### PASSAGE SHOWN
************

Kasten EGI Lab-Insight
Kasten EGI Lab-Insight
May 2023
Overview
Developers are continuing to embrace Kubernetes-based container environments in order to streamline
and simplify application development and operation. For the agility that Kubernetes (K8s) brings to the
application development lifecycle, K8s can add complexity for IT Operations as applications move into
production. Most container applications require persistent data and protecting these enterprise critical
applications requires enterprise-grade data protection services. In addition to protecting production
applications, creating consistent copies of application data can also be an important capability for
developers to rollback, migrate or recover from cyber-attacks.
The developer-driven nature of K8s has led to an inclination towards open-source tools as a starting point
for functionality. The industry as a whole is evolving to using non-DIY approaches, though, to favor
simplicity and scale – for example, starting with a managed K8s distro such as EKS. Evaluator Group
anticipates that a similar trend will occur on the data protection side as the market matures. Regardless
of the source of data protection tools, it is critical to have the features and capabilities needed for creating
and managing K8s application data protection services at scale.
While the “do it yourself’ approach is appealing to developers and Dev/Ops teams, there are several
considerations, including the risk of human error and the extensive time and staff resources required to
develop and maintain customized data protection tools.
Typically, few companies can sustain the extensive and long-haul investment required to operate custom
tools at enterprise scale. According to Evaluator Group's research, limited IT staff is the leading challenge
customers are facing with their data protection implementations. Companies of all sizes require tools that
enable IT staff to manage scale efficiently, without trade-offs to meet their data protection needs cost
effectively.
With this context, Evaluator Group was commissioned to compare critical protection capabilities,
performance metrics, and features relating to usability of Kasten K10 in comparison to a commonly used
open-source data protection toolset for protecting Kubernetes applications.
Testing was accomplished by creating a multi-cluster OpenShift / Kubernetes environment as the platform
for comparing data protection in a realistic environment. Kasten K10 and Velero (with Restic) were
installed on both OpenShift clusters.
Scality ARTESCA was used as a repository for external data copies. ARTESCA is a lightweight, cloud-native
S3 object storage solution suited for containerized applications, with a highly integrated user interface for
management and performance monitoring. It supports S3 object locking for immutability, and variable
data protection policies as the system scales from one to six nodes.

************

### DATA SHOWN
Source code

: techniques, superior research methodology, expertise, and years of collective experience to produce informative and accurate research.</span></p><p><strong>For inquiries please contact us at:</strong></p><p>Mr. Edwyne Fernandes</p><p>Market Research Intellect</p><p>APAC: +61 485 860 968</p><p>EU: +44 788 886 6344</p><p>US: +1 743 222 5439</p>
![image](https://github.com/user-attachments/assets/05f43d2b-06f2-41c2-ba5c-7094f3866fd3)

************

### WHAT IS BEING ASKED
Copy out everything in the passage on Kubernetes data protection from "Typically, few companies" down to "protecting Kubernetes applications.", word for word.

### EXPECTED ANSWER
Typically, few companies can sustain the extensive and long-haul investment required to operate custom
tools at enterprise scale. According to Evaluator Group's research, limited IT staff is the leading challenge
customers are facing with their data protection implementations. Companies of all sizes require tools that
enable IT staff to manage scale efficiently, without trade-offs to meet their data protection needs cost
effectively.
With this context, Evaluator Group was commissioned to compare critical protection capabilities,
performance metrics, and features relating to usability of Kasten K10 in comparison to a commonly used
open-source data protection toolset for protecting Kubernetes applications.